Tasks>
a) From the post on behavior science terms, copy the passage that begins at the words "Got that straight?" and ends after the words "that an oxymoron?".
b) According to the post on behavior science terms, what does "negative" mean in behavior science?
c) Summarize the post on behavior science terms in two sentences.

Many thanks to Ruth Byrn, Marge Rogers, and Susan Friedman for their generous assistance with the movie.
In the terminology of behavior science, positive does not always mean good. Actually it never means good. Likewise, negative does not mean bad. Also, reinforcement is not always about giving the dog something she wants. And punishment is not always about hurting, intimidating or confining her.
Got that straight?
If your head already hurts, skip ahead and watch the movie. That’s why I made it. The purpose of this post is to introduce a movie that illustrates the four contingent processes of operant learning with multiple examples, in hopes of clarifying the bigger concepts with those examples. (Don’t worry; Feisty the stuffed dog stands in when bigtime aversives are used.)
Anybody still reading? Good.
To continue: Most of us have heard the term “positive reinforcement” and have a notion of what it means. The dog sits, you give her a cookie. That is by no means the whole picture, but it’s a start. But when the other terms start marching out, things get dicey. Negative reinforcement, negative punishment, and what, positive punishment? Isn’t that an oxymoron?
There is a certain amount of confusion that we just have to live with on this subject because of the terminology that B. F. Skinner chose and tweaked. In behavior science, positive means something is added. Negative means something is removed. They do not mean good and bad, happy and sad, or moral and immoral. Susan Friedman points out that in the context of mathematics, no one mistakes a plus sign to mean something happy or morally desirable. It just means you add that thing. Likewise with a minus sign. You take the thing away, whatever it is.

Raw data>
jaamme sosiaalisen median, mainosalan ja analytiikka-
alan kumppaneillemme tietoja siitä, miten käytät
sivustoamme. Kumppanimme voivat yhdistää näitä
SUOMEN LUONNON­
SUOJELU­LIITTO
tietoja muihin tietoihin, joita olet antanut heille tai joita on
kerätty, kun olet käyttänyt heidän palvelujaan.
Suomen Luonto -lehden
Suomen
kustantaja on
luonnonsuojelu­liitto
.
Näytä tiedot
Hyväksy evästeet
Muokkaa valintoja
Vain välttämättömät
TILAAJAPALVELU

Answer list>
a)
Got that straight?
If your head already hurts, skip ahead and watch the movie. That’s why I made it. The purpose of this post is to introduce a movie that illustrates the four contingent processes of operant learning with multiple examples, in hopes of clarifying the bigger concepts with those examples. (Don’t worry; Feisty the stuffed dog stands in when bigtime aversives are used.)
Anybody still reading? Good.
To continue: Most of us have heard the term “positive reinforcement” and have a notion of what it means. The dog sits, you give her a cookie. That is by no means the whole picture, but it’s a start. But when the other terms start marching out, things get dicey. Negative reinforcement, negative punishment, and what, positive punishment? Isn’t that an oxymoron?

b) It means something is removed.

c) The post introduces a movie that illustrates the four contingent processes of operant learning with multiple examples, because terms like negative reinforcement and positive punishment often confuse people. In behavior science, positive means something is added and negative means something is removed, not good and bad, much as a plus or minus sign in mathematics carries no moral meaning.